Фрагмент текста:
++++++++++
Если бы те жертвы, на которые я тогда шел, способствовали карьере матери, в моих лишениях был бы хоть какой-то смысл. Однако по возвращении домой неизбежно наступал тот ужасный момент, когда все написанные мамой полотна предъявлялись на суд отца. Он принимал решение, что следует выставлять, а что — нет. Это было хуже, чем таможенный осмотр, на котором у вас нашли контрабанду. К тому времени он был уже не единственным судьей — присутствовали представители художественных галерей. Вполне вероятно, их совместные суждения были вполне справедливы, однако и тогда, и сейчас я уверен, что единственная радость от законченного образования—это то, что больше нет необходимости чувствовать себя так, будто сдаешь экзамен. И ничто на свете не стоит того, чтобы взрослый человек снова оказывался в положении школяра, перед экзаменационной комиссией.
Все это отвратило меня от изобразительного искусства, и моя естественная любовь к нему долгое время никак не проявлялась.
В заключение этой главы я хочу осведомиться у себя, любимого, не создалось ли у читателя впечатления, будто я утрирую недостатки отца, причем по-прежнему смотрю на него глазами ребенка. Справедливости ради должен сказать, что в тот период, когда я был мальчиком, отец просто понятия не имел, как надо вести себя с детьми. Хотя позже он, как и большинство людей, научился быть невероятно милым и с чужими детьми демонстрировал неиссякаемое терпение. Что до мамы, то она была удивительной женщиной — сестрой, теткой, иногда дочерью и всегда матерью, но при этом без следа слащавого собственничества, которое бывает свойственно материнству. Она не поселила во мне чувства, будто перенесенная ею при родах боль — долг, по которому мне никогда с нею не расплатиться. И она показала мне, что независимость — это редчайшая ценность. Она никогда не лезла в душу, а это для независимости самое главное. Еще она проявляла безупречную верность — просто потому, что иное было для нее немыслимым. Мой отец был единственным мужчиной в ее жизни. Она дала слово, что это будет так, и даже самые открытые провокации не наводили ее на мысль, что слову можно изменить. Иногда такая невероятная порядочность начинала раздражать: просто потому, что переносимые ею унижения были настолько жестокими, что казалось противоестественным на них не отреагировать. И в то же время в ней совершенно не чувствовалось самодовольства. Она просто переставала видеть и слышать, отключала сознание — и непринужденно сосредотачивалась на каком-нибудь блике на яблоке или тени под мышкой обнаженной натурщицы. Я исключаю, что мама могла не страдать, но, видимо, она считала, как свойственно людям ее склада, что страдания дарованы ей потому, что у нее есть силы переносить их молча, стоически пожимая плечами.
++++++++++
Список заданий:
a: Почему, согласно фрагменту воспоминаний о родителях, невероятная порядочность матери иногда начинала раздражать рассказчика? Ответьте одним–тремя предложениями.
b: Приведите продолжение фрагмента воспоминаний о родителях, начав сразу после его последнего предложения.
Материал, приведённый далее, взят из другого источника.

Исходные данные:
++++++++++
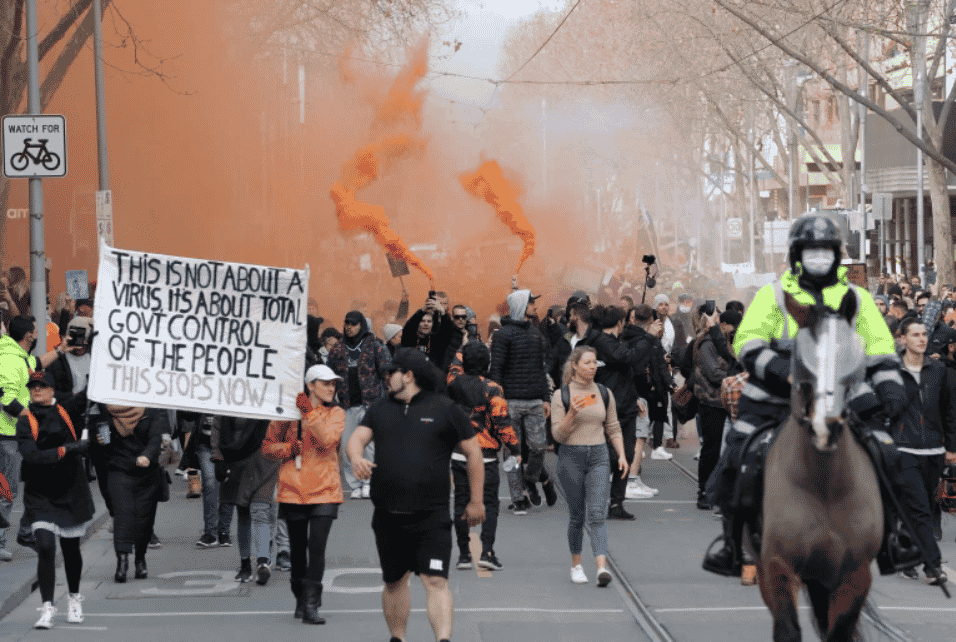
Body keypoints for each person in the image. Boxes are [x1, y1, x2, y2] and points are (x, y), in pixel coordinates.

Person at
++++++++++
Разобранные задания:
a: Она раздражала потому, что унижения, которые переносила мать, были настолько жестокими, что не отреагировать на них казалось противоестественным.

b:
В течение многих лет после смерти отца она трудилась над книгой с названием «Клоп», задуманной как память и похвала человеку, которого она считала выдающимся, единственному мужчине ее жизни. Книга была опубликована за год до ее смерти, и многие читатели восприняли ее как дань памяти незаурядной личности. Однако нашлись и такие, которые в шутливом повествовании почувствовали горькие нотки и пришли к выводу, что мой отец был снобом, ханжой и бесстыдным эгоистом.
Впрочем, меня совершенно не удивляет, что одна и та же книга могла привести к столь различным заключениям: ведь многие незаурядные личности являются снобами, ханжами и бесстыдными эгоистами. В маминой книге чудесным образом совсем нет духа осуждения. Для тех, кто умел заглянуть глубже, она обладала еще одним свойством, которое и объясняло все остальные ее качества: в ней рассказывалась правда, причем просто и без прикрас. Мама неспособна была не говорить правды, простой и неприкрашенной.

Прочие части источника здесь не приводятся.